Exercise prompt => Where does the string "data" appear in the records? Copy each line that holds it.

= Beginning of Section =

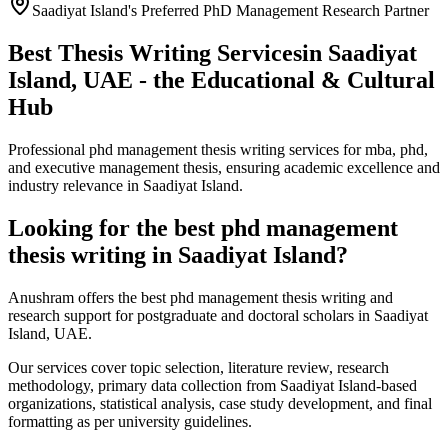
Saadiyat Island's Preferred PhD Management Research Partner
Best Thesis Writing Services
in Saadiyat
Island, UAE - the Educational & Cultural
Hub
Professional phd management thesis writing services for mba, phd,
and executive management thesis, ensuring academic excellence and
industry relevance in Saadiyat Island.
Looking for the best phd management
thesis writing in Saadiyat Island?
Anushram offers the best phd management thesis writing and
research support for postgraduate and doctoral scholars in Saadiyat
Island, UAE.
Our services cover topic selection, literature review, research
methodology, primary data collection from Saadiyat Island-based
organizations, statistical analysis, case study development, and final
formatting as per university guidelines.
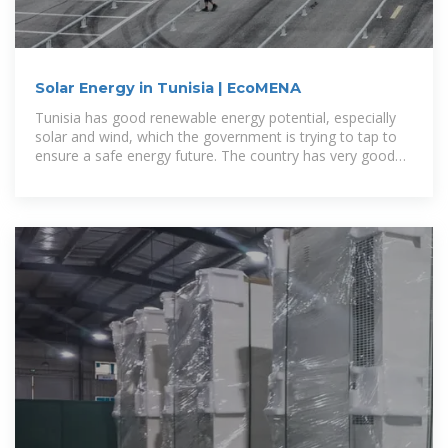
Solar Energy in Tunisia | EcoMENA
Tunisia has good renewable energy potential, especially
solar and wind, which the government is trying to tap to
ensure a safe energy future. The country has very good
solar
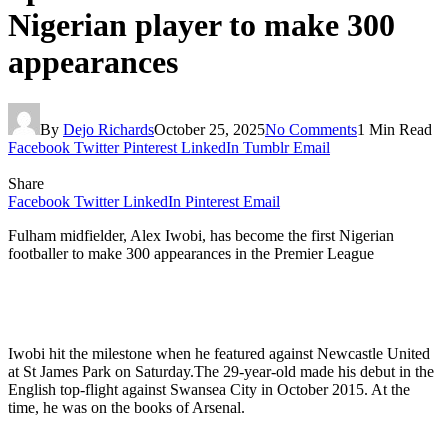
Nigerian player to make 300
appearances
By
Dejo Richards
October 25, 2025
No Comments
1 Min Read
Facebook
Twitter
Pinterest
LinkedIn
Tumblr
Email
Share
Facebook
Twitter
LinkedIn
Pinterest
Email
Fulham midfielder, Alex Iwobi, has become the first Nigerian
footballer to make 300 appearances in the Premier League
Iwobi hit the milestone when he featured against Newcastle United
at St James Park on Saturday.The 29-year-old made his debut in the
English top-flight against Swansea City in October 2015. At the
time, he was on the books of Arsenal.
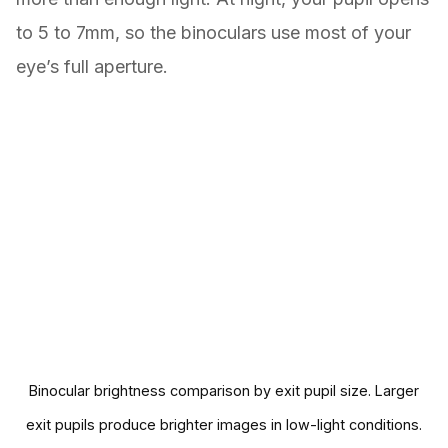
to 5 to 7mm, so the binoculars use most of your
eye’s full aperture.
Binocular brightness comparison by exit pupil size. Larger
exit pupils produce brighter images in low-light conditions.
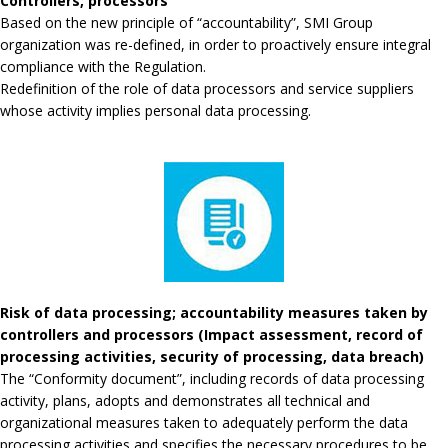
Controllers, processors
Based on the new principle of “accountability”, SMI Group
organization was re-defined, in order to proactively ensure integral
compliance with the Regulation.
Redefinition of the role of data processors and service suppliers
whose activity implies personal data processing.
Risk of data processing; accountability measures taken by
controllers and processors (Impact assessment, record of
processing activities, security of processing, data breach)
The “Conformity document”, including records of data processing
activity, plans, adopts and demonstrates all technical and
organizational measures taken to adequately perform the data
processing activities and specifies the necessary procedures to be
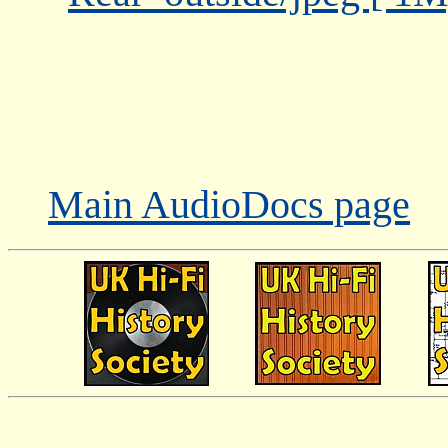
Main AudioDocs page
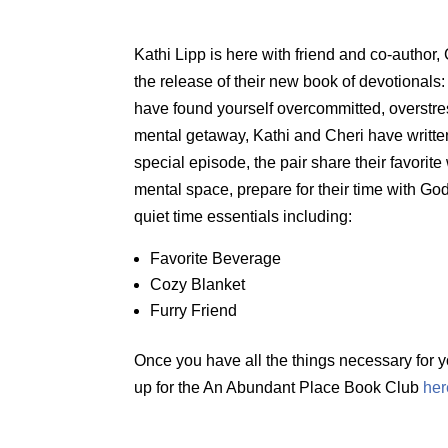
Kathi Lipp is here with friend and co-author,
the release of their new book of devotionals
have found yourself overcommitted, overstre
mental getaway, Kathi and Cheri have written 
special episode, the pair share their favorite 
mental space, prepare for their time with God
quiet time essentials including:
Favorite Beverage
Cozy Blanket
Furry Friend
Once you have all the things necessary for y
up for the An Abundant Place Book Club
her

= End of Section =

Exercise output =>
methodology, primary data collection from Saadiyat Island-based
Redefinition of the role of data processors and service suppliers
whose activity implies personal data processing.
Risk of data processing; accountability measures taken by
processing activities, security of processing, data breach)
The “Conformity document”, including records of data processing
organizational measures taken to adequately perform the data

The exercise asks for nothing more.